#### What to do:
Could you write out the lines of the records below as a numbered list, starting at the line that contains "scientific name: Linnaea borealis" and ending at the final line of the records, with both included and any blank lines left out?

"""

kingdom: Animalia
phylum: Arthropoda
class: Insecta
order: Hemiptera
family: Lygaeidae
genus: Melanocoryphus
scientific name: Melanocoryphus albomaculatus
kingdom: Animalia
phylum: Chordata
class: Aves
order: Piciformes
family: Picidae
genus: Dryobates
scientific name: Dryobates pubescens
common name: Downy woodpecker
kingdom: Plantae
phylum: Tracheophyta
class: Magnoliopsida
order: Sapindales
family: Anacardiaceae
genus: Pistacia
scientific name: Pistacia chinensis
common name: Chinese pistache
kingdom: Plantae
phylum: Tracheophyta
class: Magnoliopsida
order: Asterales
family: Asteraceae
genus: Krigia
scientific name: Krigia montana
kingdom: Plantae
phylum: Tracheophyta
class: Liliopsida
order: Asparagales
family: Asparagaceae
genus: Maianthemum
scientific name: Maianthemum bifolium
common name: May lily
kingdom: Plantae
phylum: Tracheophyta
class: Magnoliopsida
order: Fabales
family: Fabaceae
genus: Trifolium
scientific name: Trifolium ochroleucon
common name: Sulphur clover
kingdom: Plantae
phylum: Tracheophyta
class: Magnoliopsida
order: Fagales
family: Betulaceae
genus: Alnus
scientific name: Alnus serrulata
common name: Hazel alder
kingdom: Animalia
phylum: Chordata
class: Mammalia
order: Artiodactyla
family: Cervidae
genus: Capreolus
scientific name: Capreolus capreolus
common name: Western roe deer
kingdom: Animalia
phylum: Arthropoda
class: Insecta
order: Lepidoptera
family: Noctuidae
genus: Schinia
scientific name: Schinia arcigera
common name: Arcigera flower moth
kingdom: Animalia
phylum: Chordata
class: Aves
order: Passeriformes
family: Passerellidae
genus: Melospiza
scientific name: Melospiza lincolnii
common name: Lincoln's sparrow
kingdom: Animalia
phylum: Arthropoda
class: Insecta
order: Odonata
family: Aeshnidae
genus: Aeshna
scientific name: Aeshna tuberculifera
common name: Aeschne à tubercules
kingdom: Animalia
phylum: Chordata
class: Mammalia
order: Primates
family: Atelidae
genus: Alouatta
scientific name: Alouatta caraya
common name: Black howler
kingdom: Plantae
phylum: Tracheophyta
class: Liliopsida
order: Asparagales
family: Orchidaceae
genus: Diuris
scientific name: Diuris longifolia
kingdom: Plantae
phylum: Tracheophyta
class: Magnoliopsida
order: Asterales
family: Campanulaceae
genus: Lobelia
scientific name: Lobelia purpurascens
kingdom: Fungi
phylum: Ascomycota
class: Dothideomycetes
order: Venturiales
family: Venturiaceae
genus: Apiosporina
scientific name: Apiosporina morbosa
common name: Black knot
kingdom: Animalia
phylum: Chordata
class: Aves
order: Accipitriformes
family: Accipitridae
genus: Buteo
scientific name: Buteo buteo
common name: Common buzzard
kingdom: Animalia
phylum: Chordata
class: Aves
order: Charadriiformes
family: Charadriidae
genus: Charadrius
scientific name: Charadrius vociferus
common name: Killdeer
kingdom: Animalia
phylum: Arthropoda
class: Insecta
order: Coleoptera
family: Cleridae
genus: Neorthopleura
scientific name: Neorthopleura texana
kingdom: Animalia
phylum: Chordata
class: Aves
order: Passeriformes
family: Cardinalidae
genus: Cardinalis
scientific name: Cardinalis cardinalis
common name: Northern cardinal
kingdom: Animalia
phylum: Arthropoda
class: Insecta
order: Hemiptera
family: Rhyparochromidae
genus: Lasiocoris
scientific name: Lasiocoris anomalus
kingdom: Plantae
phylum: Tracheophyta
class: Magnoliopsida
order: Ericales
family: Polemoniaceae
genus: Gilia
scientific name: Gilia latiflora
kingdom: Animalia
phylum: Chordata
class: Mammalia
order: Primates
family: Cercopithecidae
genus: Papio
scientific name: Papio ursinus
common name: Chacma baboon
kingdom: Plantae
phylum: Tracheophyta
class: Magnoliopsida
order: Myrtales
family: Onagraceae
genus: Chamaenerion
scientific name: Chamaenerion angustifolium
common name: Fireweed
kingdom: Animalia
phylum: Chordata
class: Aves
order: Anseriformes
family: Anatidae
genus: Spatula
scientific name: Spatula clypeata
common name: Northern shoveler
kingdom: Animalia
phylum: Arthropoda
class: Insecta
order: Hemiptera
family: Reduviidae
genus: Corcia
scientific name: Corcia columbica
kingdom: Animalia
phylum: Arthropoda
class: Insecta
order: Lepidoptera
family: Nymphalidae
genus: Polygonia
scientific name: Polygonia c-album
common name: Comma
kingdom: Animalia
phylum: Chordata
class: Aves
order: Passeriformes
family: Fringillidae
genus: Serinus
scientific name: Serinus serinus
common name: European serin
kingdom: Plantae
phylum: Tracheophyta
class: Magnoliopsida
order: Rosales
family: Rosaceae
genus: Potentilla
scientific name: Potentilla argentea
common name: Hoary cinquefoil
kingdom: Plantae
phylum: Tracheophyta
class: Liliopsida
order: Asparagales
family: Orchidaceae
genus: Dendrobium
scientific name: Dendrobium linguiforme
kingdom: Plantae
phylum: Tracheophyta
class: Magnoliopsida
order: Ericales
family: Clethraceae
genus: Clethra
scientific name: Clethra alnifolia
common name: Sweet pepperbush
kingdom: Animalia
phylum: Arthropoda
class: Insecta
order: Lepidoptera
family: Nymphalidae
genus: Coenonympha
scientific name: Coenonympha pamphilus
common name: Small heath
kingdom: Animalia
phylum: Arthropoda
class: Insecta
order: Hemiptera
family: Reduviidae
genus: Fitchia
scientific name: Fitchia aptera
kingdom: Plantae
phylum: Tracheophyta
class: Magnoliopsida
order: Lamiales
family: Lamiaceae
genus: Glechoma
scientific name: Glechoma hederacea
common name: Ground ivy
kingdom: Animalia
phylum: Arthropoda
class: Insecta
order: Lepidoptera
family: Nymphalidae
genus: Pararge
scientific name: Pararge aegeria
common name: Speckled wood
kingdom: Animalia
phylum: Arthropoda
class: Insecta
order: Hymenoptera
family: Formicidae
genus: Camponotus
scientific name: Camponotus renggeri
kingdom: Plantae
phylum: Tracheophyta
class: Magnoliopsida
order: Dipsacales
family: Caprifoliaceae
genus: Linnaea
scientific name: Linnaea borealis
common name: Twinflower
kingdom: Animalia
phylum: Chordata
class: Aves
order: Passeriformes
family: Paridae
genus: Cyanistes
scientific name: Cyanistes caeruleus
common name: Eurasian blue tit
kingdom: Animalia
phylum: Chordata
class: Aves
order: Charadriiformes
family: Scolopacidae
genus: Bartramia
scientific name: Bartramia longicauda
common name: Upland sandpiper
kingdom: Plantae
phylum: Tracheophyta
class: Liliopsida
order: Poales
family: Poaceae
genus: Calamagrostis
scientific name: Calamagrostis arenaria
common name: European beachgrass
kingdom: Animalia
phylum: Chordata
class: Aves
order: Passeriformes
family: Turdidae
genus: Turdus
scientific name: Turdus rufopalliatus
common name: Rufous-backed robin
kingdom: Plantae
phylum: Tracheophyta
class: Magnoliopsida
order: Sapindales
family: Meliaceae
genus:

"""

#### Response:
1. scientific name: Linnaea borealis
2. common name: Twinflower
3. kingdom: Animalia
4. phylum: Chordata
5. class: Aves
6. order: Passeriformes
7. family: Paridae
8. genus: Cyanistes
9. scientific name: Cyanistes caeruleus
10. common name: Eurasian blue tit
11. kingdom: Animalia
12. phylum: Chordata
13. class: Aves
14. order: Charadriiformes
15. family: Scolopacidae
16. genus: Bartramia
17. scientific name: Bartramia longicauda
18. common name: Upland sandpiper
19. kingdom: Plantae
20. phylum: Tracheophyta
21. class: Liliopsida
22. order: Poales
23. family: Poaceae
24. genus: Calamagrostis
25. scientific name: Calamagrostis arenaria
26. common name: European beachgrass
27. kingdom: Animalia
28. phylum: Chordata
29. class: Aves
30. order: Passeriformes
31. family: Turdidae
32. genus: Turdus
33. scientific name: Turdus rufopalliatus
34. common name: Rufous-backed robin
35. kingdom: Plantae
36. phylum: Tracheophyta
37. class: Magnoliopsida
38. order: Sapindales
39. family: Meliaceae
40. genus:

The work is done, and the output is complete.